>>>>>
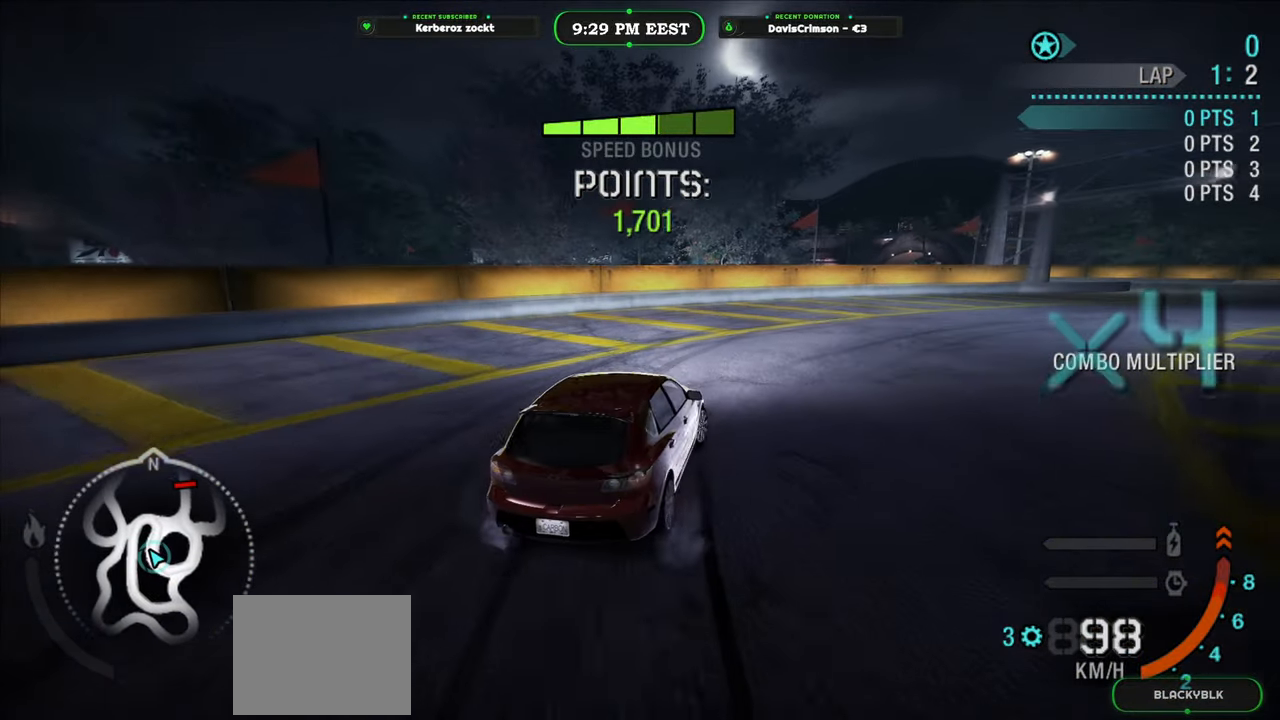
{"buttons": ["B", "R2"], "left_stick": "right", "events": [[83, "left_stick", "center"], [350, "left_stick", "right"], [500, "B", "down"]]}
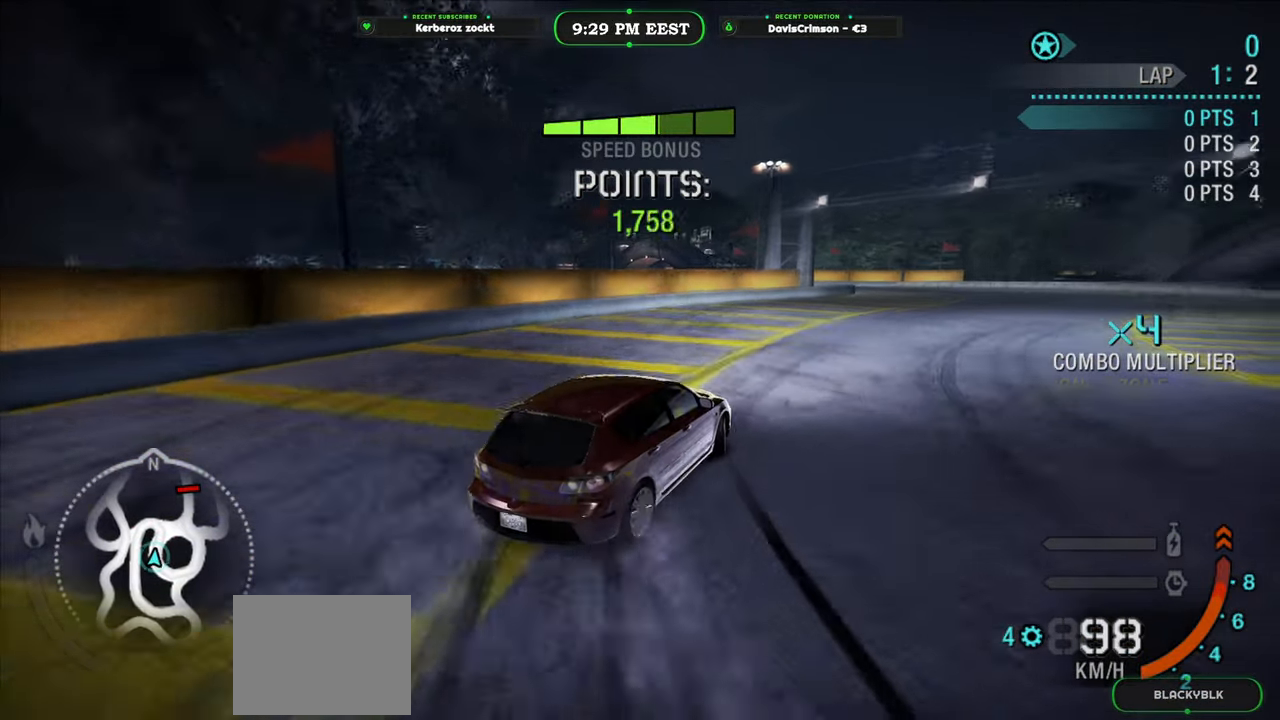
{"buttons": ["R2"], "left_stick": "left", "events": [[17, "left_stick", "center"], [50, "B", "up"], [367, "left_stick", "left"]]}
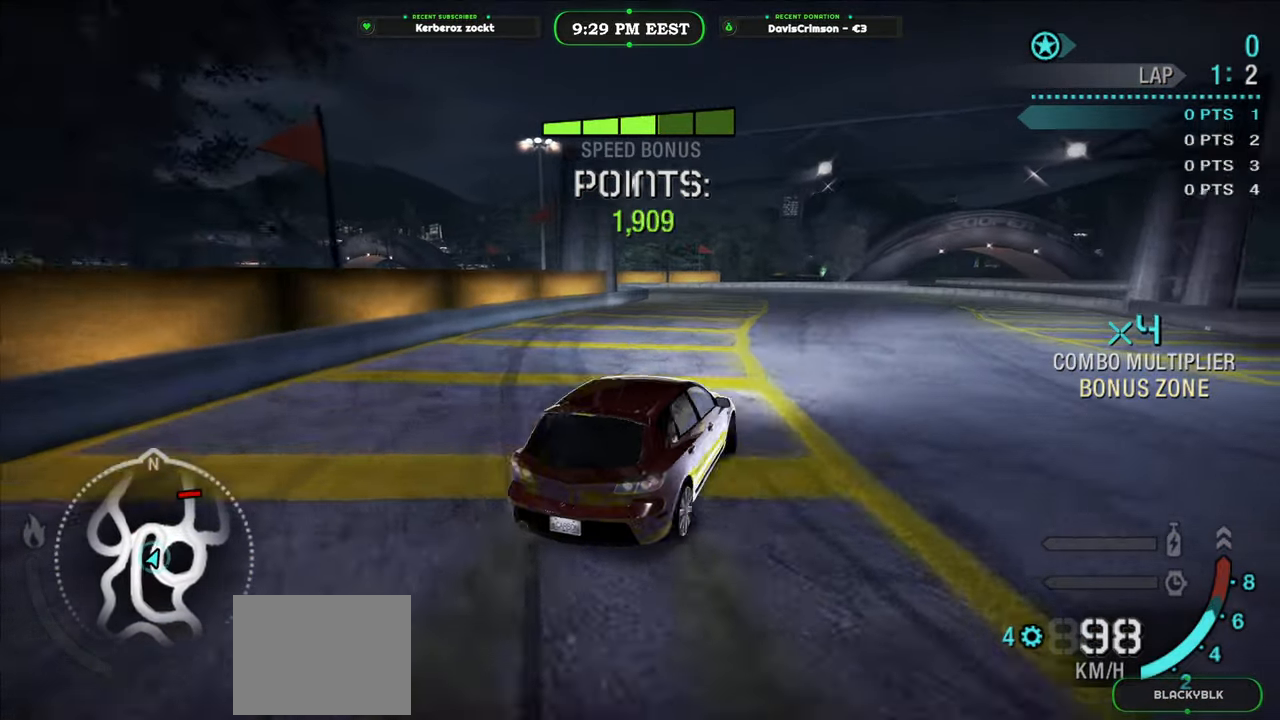
{"buttons": ["R2"], "left_stick": "center", "events": [[17, "left_stick", "center"], [67, "left_stick", "right"], [500, "left_stick", "center"]]}
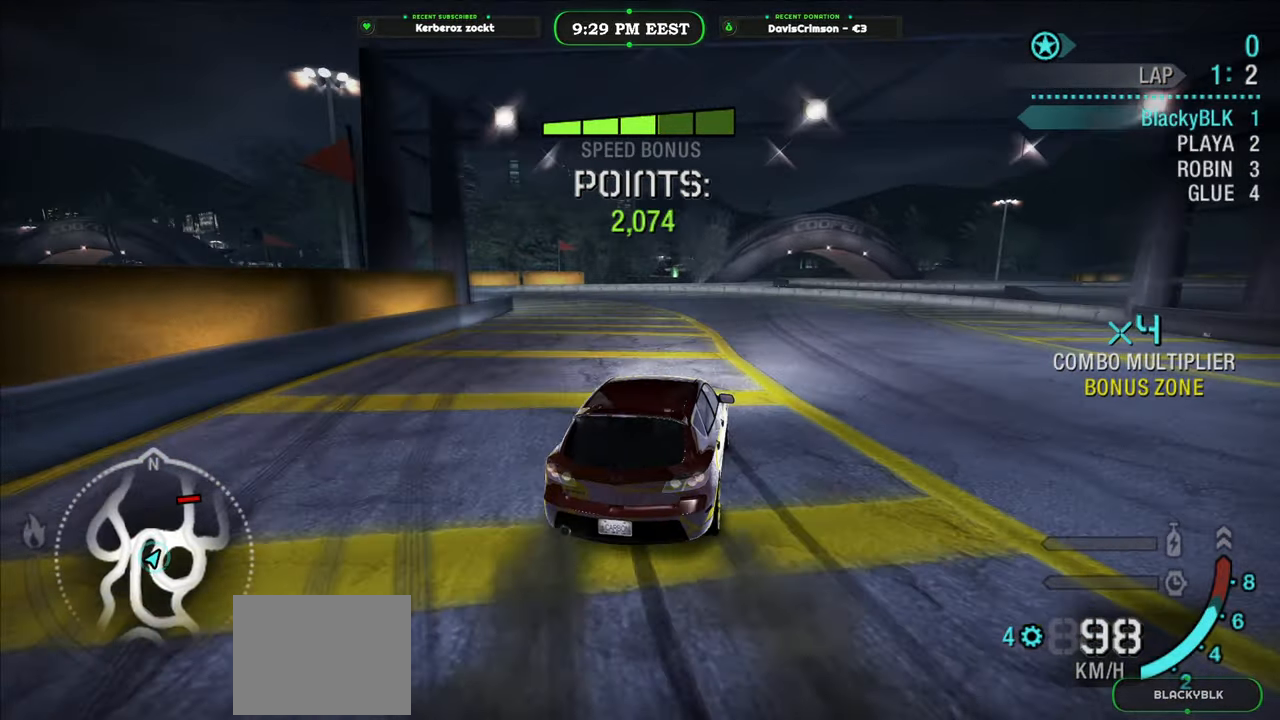
{"buttons": ["R2"], "left_stick": "left", "events": [[150, "left_stick", "left"]]}
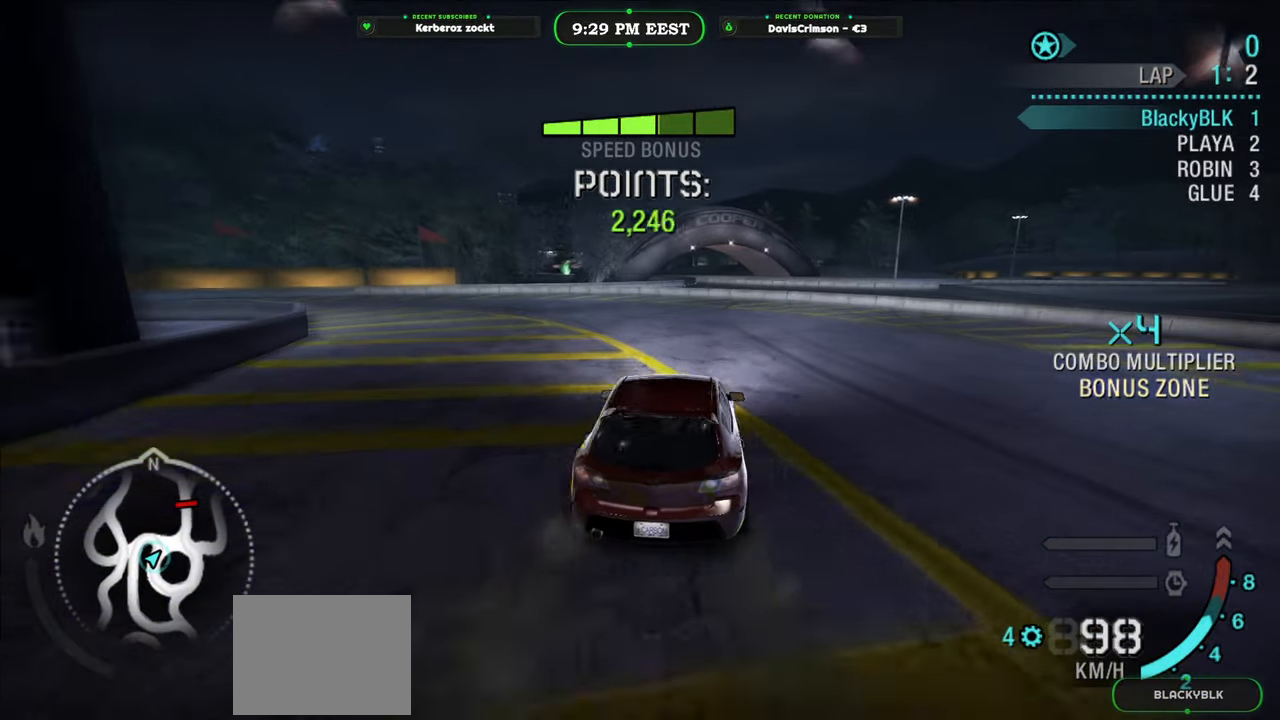
{"buttons": ["R2"], "left_stick": "left", "events": [[100, "L2", "down"], [250, "L2", "up"]]}
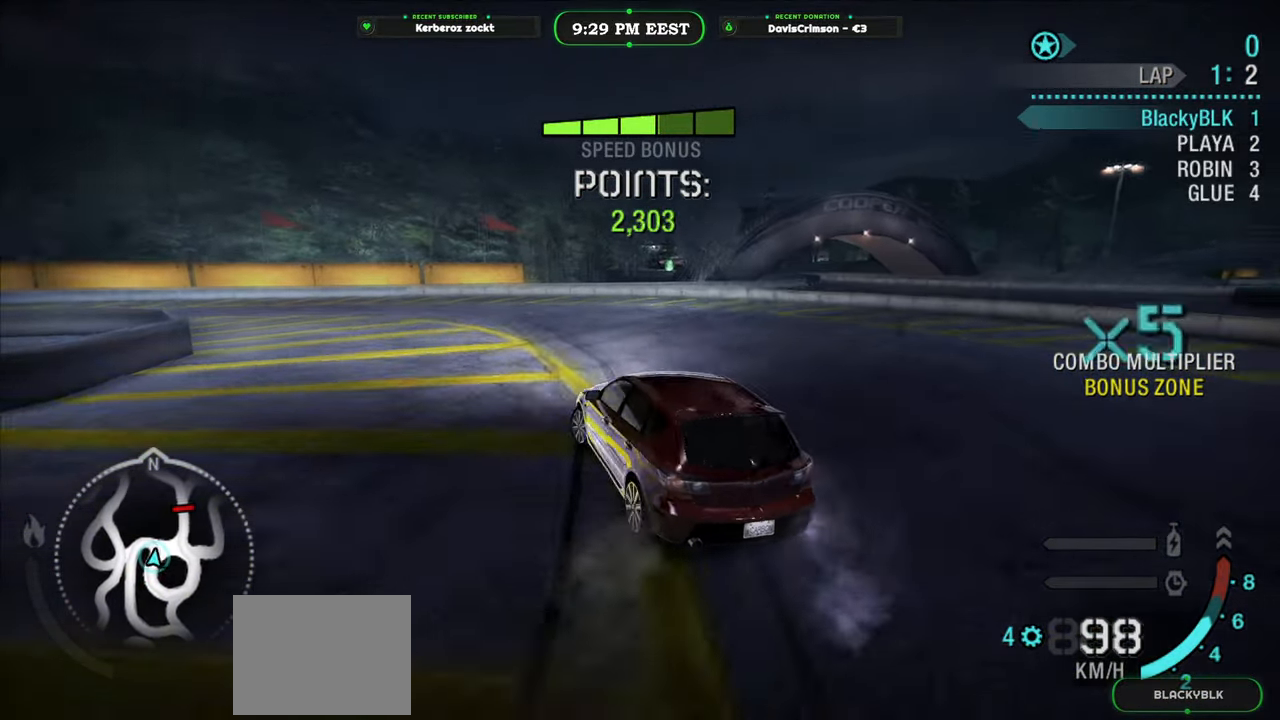
{"buttons": ["R2"], "left_stick": "center", "events": [[183, "left_stick", "center"]]}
<<<<<
* Exercise *
Which of the lines above mention the word "down"? Pull those lines out.

* Solution to this task *
{"buttons": ["B", "R2"], "left_stick": "right", "events": [[83, "left_stick", "center"], [350, "left_stick", "right"], [500, "B", "down"]]}
{"buttons": ["R2"], "left_stick": "left", "events": [[100, "L2", "down"], [250, "L2", "up"]]}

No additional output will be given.